Reagan will find it even harder to win conservative support for that goal than for the comparatively modest INF agreement, which will abolish
the superpowers’ arsenals of medium-range missiles. Although U.S. public-opinion polls show widespread popular support for the INF treaty, Vice-President George Bush is the only one of the six Republican presidential hopefuls to give it unqualified support. And two former administration officials—Richard Perle and Frank Gaffney, who recently left top jobs in the Pentagon—publicly attacked the President. Meanwhile, several conservative senators warned that they would press for drastic amendments to the pact when it goes to Capitol Hill in January for ratification.
Reagan responded sharply. His former allies were “ignorant of the advances that have been made in verification,” he said, adding: “I think that some of the people who are objecting the most, whether they realize it or not, basically down in their deepest thoughts have accepted that war is inevitable and that there must come to be a war between the two superpowers.”
In the U.S.-Soviet propaganda battle for the approval of the American public, the Soviets have a tremendous
asset in the genial personality and liberalizing policies of the 56-yearold Gorbachev.
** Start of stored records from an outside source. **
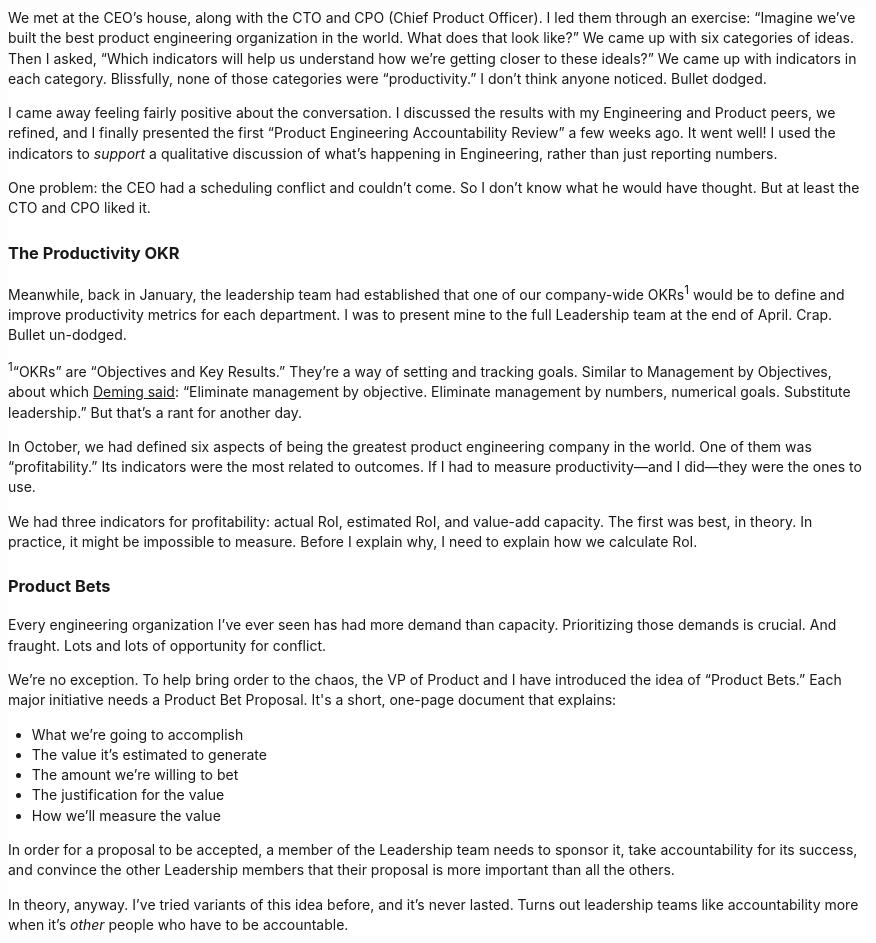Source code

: We met at the CEO’s house, along with the CTO and CPO (Chief Product Officer). I led them through an exercise: “Imagine we’ve built the best product engineering organization in the world. What does that look like?” We came up with six categories of ideas. Then I asked, “Which indicators will help us understand how we’re getting closer to these ideals?” We came up with indicators in each category. Blissfully, none of those categories were “productivity.” I don’t think anyone noticed. Bullet dodged.

I came away feeling fairly positive about the conversation. I discussed the results with my Engineering and Product peers, we refined, and I finally presented the first “Product Engineering Accountability Review” a few weeks ago. It went well! I used the indicators to _support_ a qualitative discussion of what’s happening in Engineering, rather than just reporting numbers.

One problem: the CEO had a scheduling conflict and couldn’t come. So I don’t know what he would have thought. But at least the CTO and CPO liked it.

### The Productivity OKR

Meanwhile, back in January, the leadership team had established that one of our company-wide OKRs<sup>1</sup> would be to define and improve productivity metrics for each department. I was to present mine to the full Leadership team at the end of April. Crap. Bullet un-dodged.

<sup>1</sup>“OKRs” are “Objectives and Key Results.” They’re a way of setting and tracking goals. Similar to Management by Objectives, about which [Deming said](https://deming.org/explore/fourteen-points/): “Eliminate management by objective. Eliminate management by numbers, numerical goals. Substitute leadership.” But that’s a rant for another day.

In October, we had defined six aspects of being the greatest product engineering company in the world. One of them was “profitability.” Its indicators were the most related to outcomes. If I had to measure productivity—and I did—they were the ones to use.

We had three indicators for profitability: actual RoI, estimated RoI, and value-add capacity. The first was best, in theory. In practice, it might be impossible to measure. Before I explain why, I need to explain how we calculate RoI.

### Product Bets

Every engineering organization I’ve ever seen has had more demand than capacity. Prioritizing those demands is crucial. And fraught. Lots and lots of opportunity for conflict.

We’re no exception. To help bring order to the chaos, the VP of Product and I have introduced the idea of “Product Bets.” Each major initiative needs a Product Bet Proposal. It's a short, one-page document that explains:

-   What we’re going to accomplish
-   The value it’s estimated to generate
-   The amount we’re willing to bet
-   The justification for the value
-   How we’ll measure the value

In order for a proposal to be accepted, a member of the Leadership team needs to sponsor it, take accountability for its success, and convince the other Leadership members that their proposal is more important than all the others.

In theory, anyway. I’ve tried variants of this idea before, and it’s never lasted. Turns out leadership teams like accountability more when it’s _other_ people who have to be accountable.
A poll of 1,553 Americans released last week by CBS News and The New York Times found that 38 per cent had a favorable opinion of the Soviet leader—only seven per cent less than the proportion who endorsed Reagan’s overall performance in office. And a Wall Street Journal/NBC News poll found that among liberals, Democrats and university graduates, the majority of respondents thought that Gorbachev had “a better understanding of international problems” than Reagan.
While their husbands fought the propaganda battle,
Nancy Reagan and Raisa Gorbachev were involved in a minor tussle of their own. In mid-November Nancy Reagan had invited Gorbachev to tea and a tour of the White House personal quarters. When she received no response by last Monday, a White House aide reportedly sent a reminder demanding a reply within 24 hours. On Wednesday the answer came: the Soviet first lady would prefer morning coffee to afternoon tea. White House sources said privately that they were fuming over Raisa Gorbachev’s apparently offhand manner.
A similar tiff occurred over the question of dress for the state dinner Reagan was to give on Tuesday night. The normal dress code for such occasions is black tie, but the Soviets, true to their egalitarian creed, said that they preferred day dress. The Reagans insisted on black tie—and at week’s end Washingtonians were waiting eagerly to see what the Gor-
bachevs would wear. Such pre-summit skirmishes in protocol only added to what one Washington merchant called “Gorby fever.” Indeed, shopkeepers were already doing brisk business in sometimes bizarre summit souvenirs—such as hammer-andsickle earrings and dog toys in the shape of Gorbachev’s head.
Meanwhile, as the summit countdown intensified, the Kremlin made a
dramatic gesture on human rights, allowing 73 prominent Jewish activists to leave the Soviet Union with their families. Still, this year’s total so far of 7,216 exit visas is well short of the 51,330 granted in 1979. Said Morris Abram, head of a coalition of U.S. Jewish groups established for the summit: “Glasnost so far doesn’t amount to a hill of beans. There has been no profound change in the attitude to Jewish emigration.” In an attempt to encourage such a change, about 100,000 protesters from the United States and Canada were set to stage a human rights march through Washington the day before Gorbachev’s arrival.
For Reagan, a dramatic new advance in arms control this week would help reverse the rapid decline of his once seemingly invincible administration. The Iran-contra scandal, his two ill-fated Supreme Court
nominations and his failure to take effective action after the October Wall Street crash have combined to tarnish the White House image.
Clearly, Reagan’s advisers considered that a successful summit would go a long way toward restoring the President’s lustre.